**Extracted text**:
-*-*-

An important point is that the Picoscopes do not have a fine adjustment of the vertical scale.

Best Regards
egonotto

--- End quote ---

Thanks, egonotto. That's just for the 2000 series, or it's an issue even for higher tier models like the 3000 and the 5000 series? Thanks!

egonotto:
Hello,

I believe all scopes. But with the 12 bit or 16 bit devices, that's not so bad anymore

Best regards
egonotto

jasonRF:
As far as I can tell, you can control the axes scaling, but that does not change the gain in the physical front-end.    To be honest, even the axis scaling is a little clunky.    I never use it, and for what I do it doesn’t matter very much.   But I could see that some people may really want that feature.   Does the Owon have it?   From the user manual it doesn’t look like it does. 

This is not the only quirk about Picoscopes.  The main one that sometimes causes me trouble is the fact that they have no automated measurements of time-delays (or phase delays) between signals in two different channels.  They really have no excuse for leaving that out. 

Jason

balnazzar:

--- Quote from: jasonRF on October 12, 2022, 07:22:12 pm ---As far as I can tell, you can control the axes scaling, but that does not change the gain in the physical front-end.    To be honest, even the axis scaling is a little clunky.    I never use it, and for what I do it doesn’t matter very much.   But I could see that some people may really want that feature.   Does the Owon have it?   From the user manual it doesn’t look like it does. 

This is not the only quirk about Picoscopes.  The main one that sometimes causes me trouble is the fact that they have no automated measurements of time-delays (or phase delays) between signals in two different channels.  They really have no excuse for leaving that out.

-*-*-

**Information shown**:
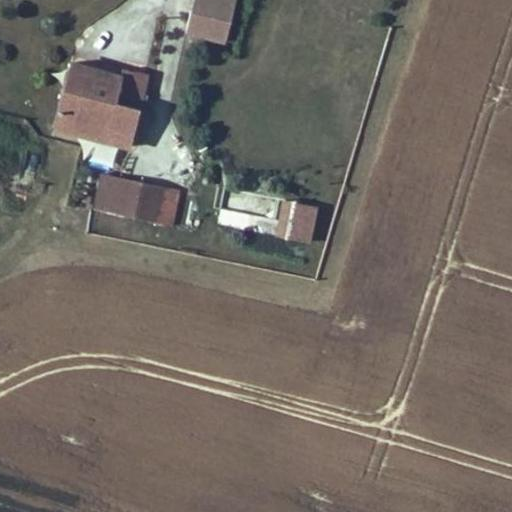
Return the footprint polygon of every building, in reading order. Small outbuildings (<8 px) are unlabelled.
[(224,39),(233,0),(192,0),(185,28),(224,39)] [(118,69),(70,56),(60,93),(84,99),(75,129),(128,144),(149,71),(120,63),(118,69)] [(84,99),(60,93),(52,123),(75,129),(84,99)] [(173,222),(180,188),(100,172),(93,205),(173,222)] [(272,228),(275,192),(225,189),(223,225),(272,228)] [(308,238),(315,203),(279,196),(272,231),(308,238)]
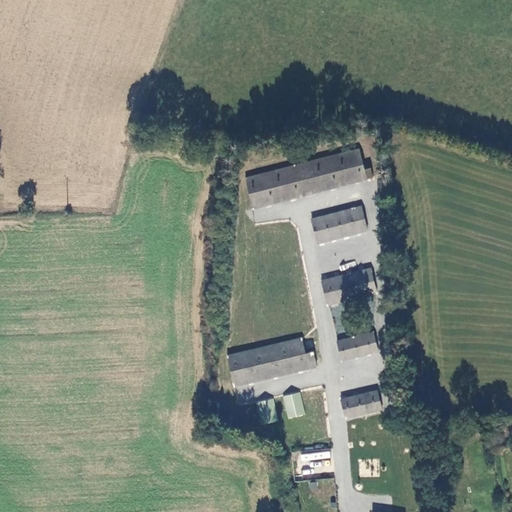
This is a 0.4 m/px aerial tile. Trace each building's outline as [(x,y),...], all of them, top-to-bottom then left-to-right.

-*-*-

**Goal**: Pick up the forum discussion about Picoscope oscilloscopes after its last line and continue it.

**Result of the exercise**:
Jason

--- End quote ---

Good to know that, thanks. It's a bit disappointing.

balnazzar:

--- Quote from: jasonRF on October 11, 2022, 02:48:21 pm ---I don't know about the hardware, but the software has no features.  Zero waveform arithmetic, so you cannot even subtract two channels.  Likewise, no FFT of any kind.  I even emailed the company earlier this year and verified that it had none of those features, although they indicated that they are planning on adding them.  If/when they do add an FFT you will need to look closely at how long it is.  For example, according to the user manual the 8-bit vds3102 only has a 2k FFT so gives only 1k frequency bins, even though it has 10 MSamples of memory. 

I have downloaded both the vds3102 and vds6102 software, and the features line up with the documentation.  No math menu of any kind on the vds6000 software, and the vds3102 software gives you no choice of any kind for the FFT length.  It is fixed.

So even if the 14-bit hardware is great, if you want to do anything more than just look at waveforms and do basic measurements on them you will need to write your own software and just use the scope as an acquisition system.  For me it was a deal-breaker. 

I ended up on Ebay and managed to pick up a used (and out of production) multi-resolution Picsocope 5244B for $457 US delivered. 

By the way, which 8-bit picoscope were you looking at that was priced that high?  They have a ton of models. 

EDIT: Hi Balzannar.  I just realized that you started this thread - surely as part of your quest to find a quiet scope.  It looks like you are going down the same path I did earlier this year.  good luck!

jason

--- End quote ---

Mh, I bought an Owon VDS1022i because it's a little insulated scope for just 119 eur (Amazon). Consider that comes with two probes.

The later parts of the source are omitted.